My job was to get decent pictures for the two black and white monitors that were planned for the system. The picture had to be vaguely recognizable but not use too much storage space. Through trial and error we discovered that with about one quarter of the original camera data being used you could edit well.”

Strobele’s work on defining the analog signal process and its circuitry was almost done.

We had made sure the electronics played RF to RF, and the RF reproduction of the disks was good enough. Once Tony (Eppstein) could reliably run the packs at 3600rpm, we could put the first field’s audio on and the second field’s audio on and then combine them and do all of that processing and have a data stream ready to put onto the disks.

The digital team was now in a position to improve and finesse the process. Better flying heights for the heads, make vertical recording possible for increased bandwidth.

Faroudja continues:

Remember this is 1970 and I was fascinated by how easily you could click and click, decide this shot or that and then you would see the shots on the screen as an edited version.


Across America, Harvey Dubner was out of work.

He had graduated as an Electrical Engineer in 1949 and was then employed by companies to work on military projects during the Cold War.

In 1958 I was involved with a missile system that required extensive optical calculations so that we rented a new thing called a digital computer. To make a long story short, that changed my life.

Dubner joined Computer Applications Inc., then the largest software company in the East, and became a Vice President in charge of all special hardware projects.

All my projects included a computer, programming the computer, and designing and building peripheral equipment for the computer. As an example, we designed and built Ticketron, a ticket reservation system (1966) that could service 1200 ticket selling devices in real time.

Dubner's Ticketron work, done with Joseph Abate, defined a generational change in using microcomputers (CDC 1700) to solve problems previously assigned to mainframes.
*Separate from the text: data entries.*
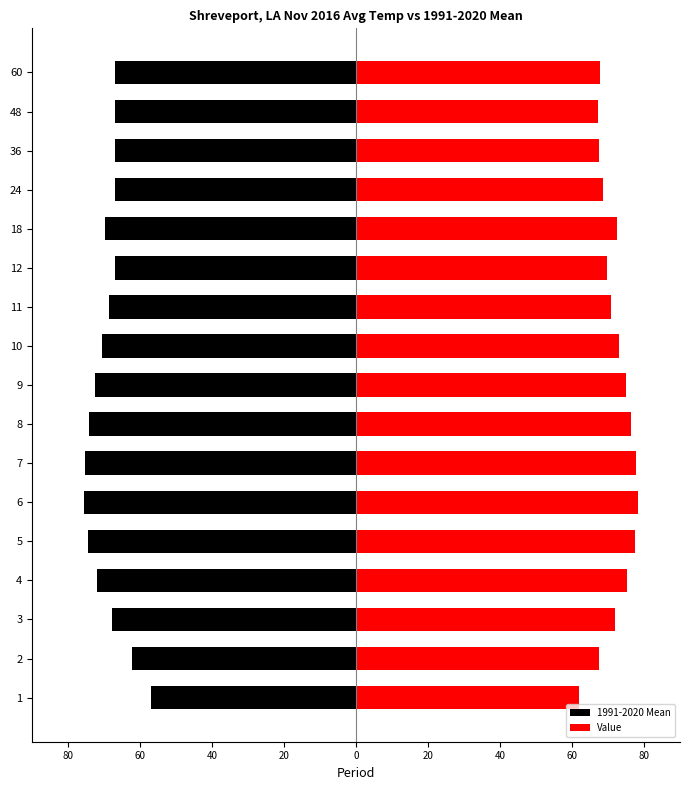

Rank the series by their average value, from highest to lowest.

Value, 1991-2020 Mean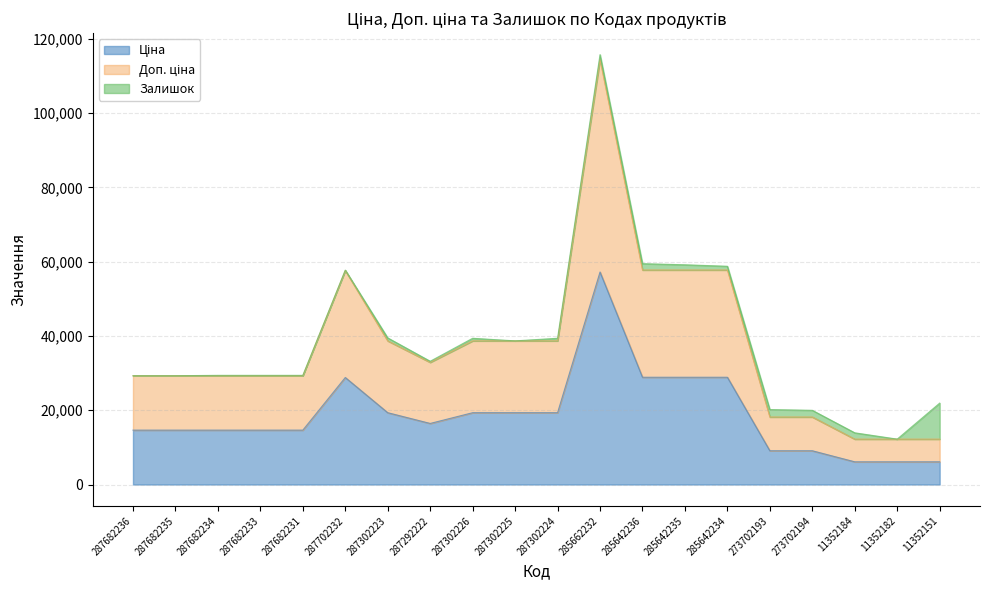

What is the label of the 2nd point from the left?

287682235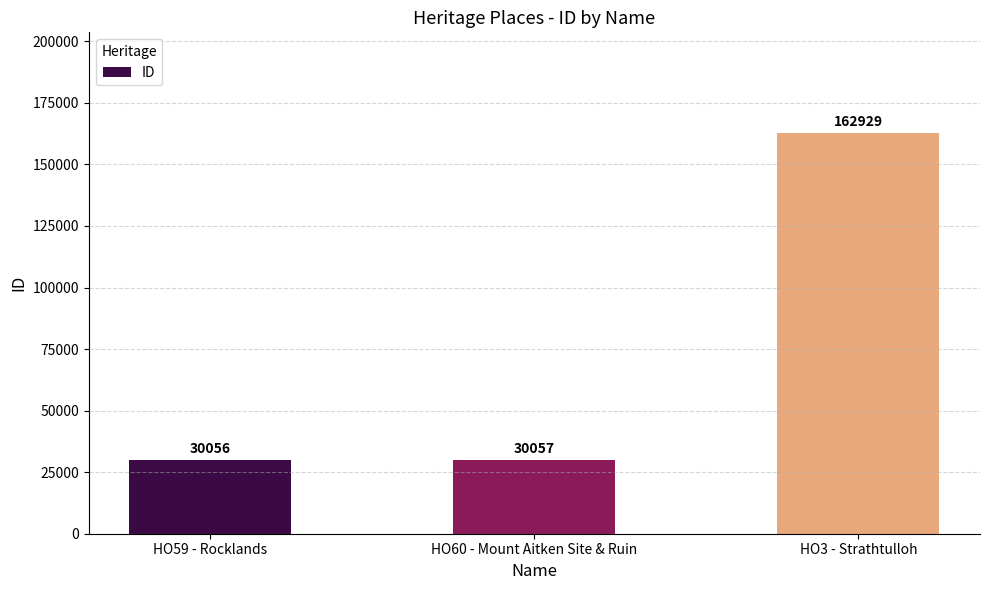

Reading right to left, extract all data points from this chart.

HO3 - Strathtulloh=162929	HO60 - Mount Aitken Site & Ruin=30057	HO59 - Rocklands=30056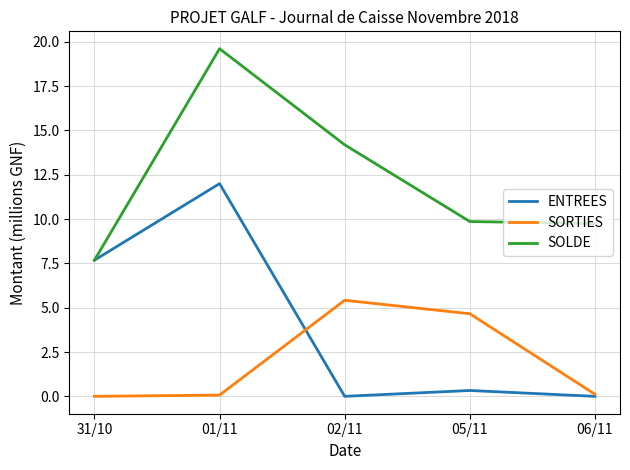

What is the highest value of the SORTIES series?

5.4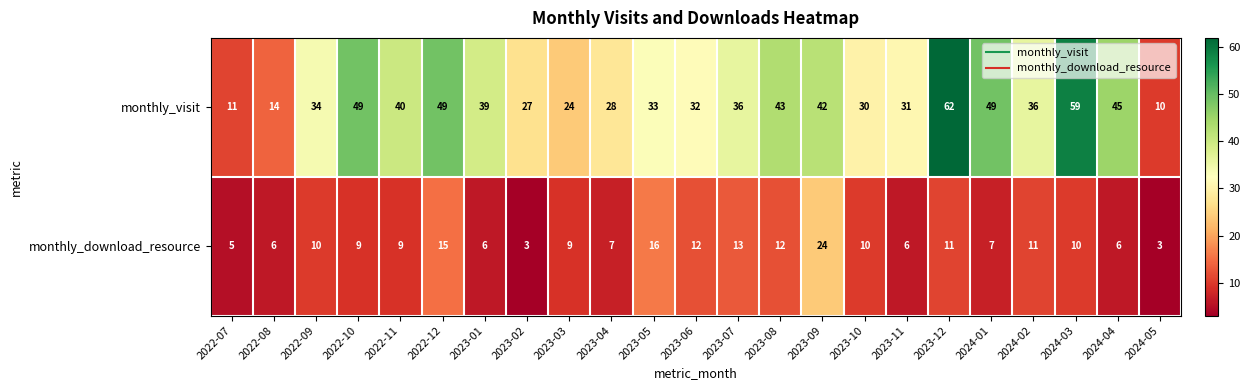

What is the smallest value displayed?

3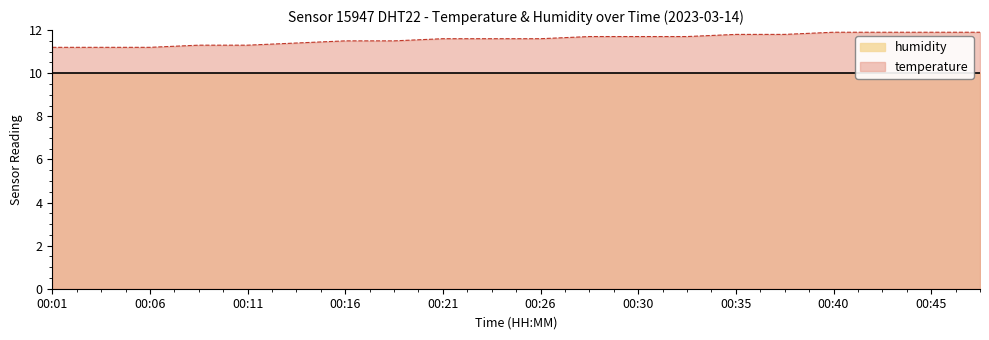

At which label is the value closest to 11?

00:01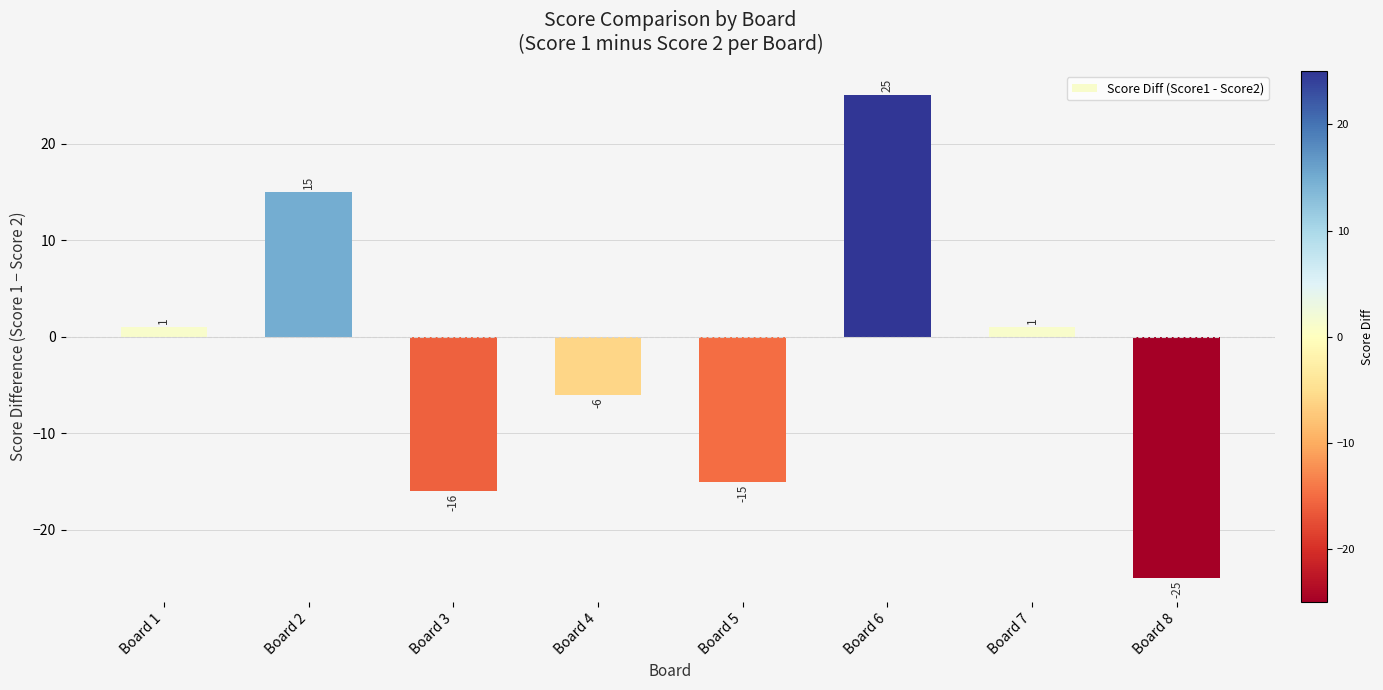

What is the sum of all values?

-20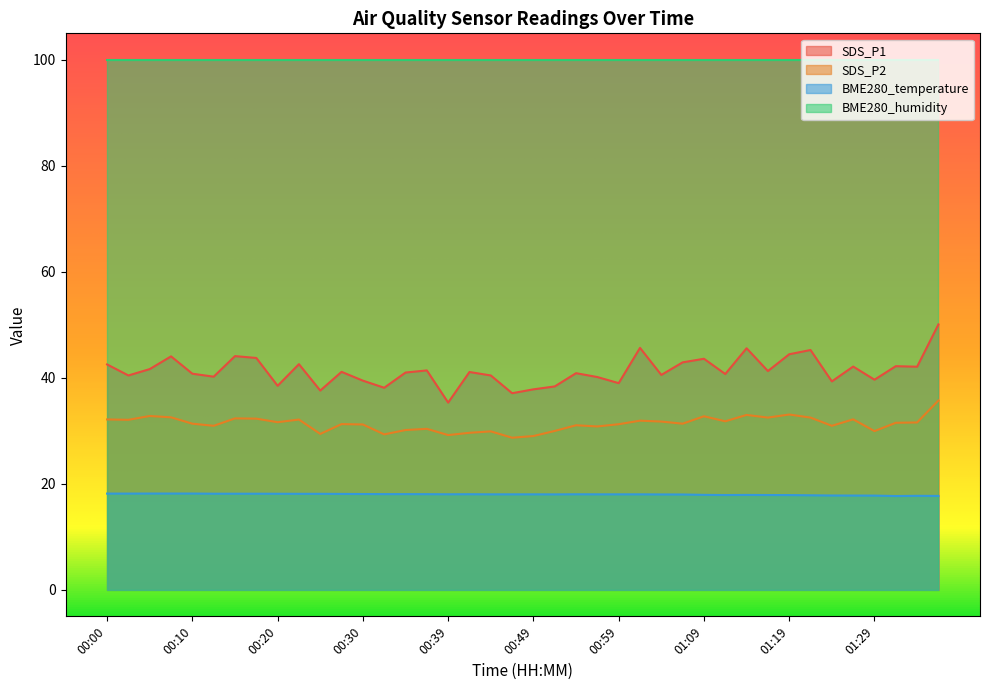

True or false: SDS_P1 and BME280_temperature cross at least once.

False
Dubner explained his frugal 5000 lines for the entire TIcketron system as a system where sophistication and generality must be traded for economic and reliability.

Their work was seminal: "Ticketron - A Successfully Onerating System Without an Operating System."

Dubner continues:

Unfortunately, CAI was forced into bankruptcy in November, 1970. Without planning it I suddenly found myself starting a new company because several of the companies for which I was doing projects, wanted to continue with me.

This was the start of Dubner Computer Systems (DCS).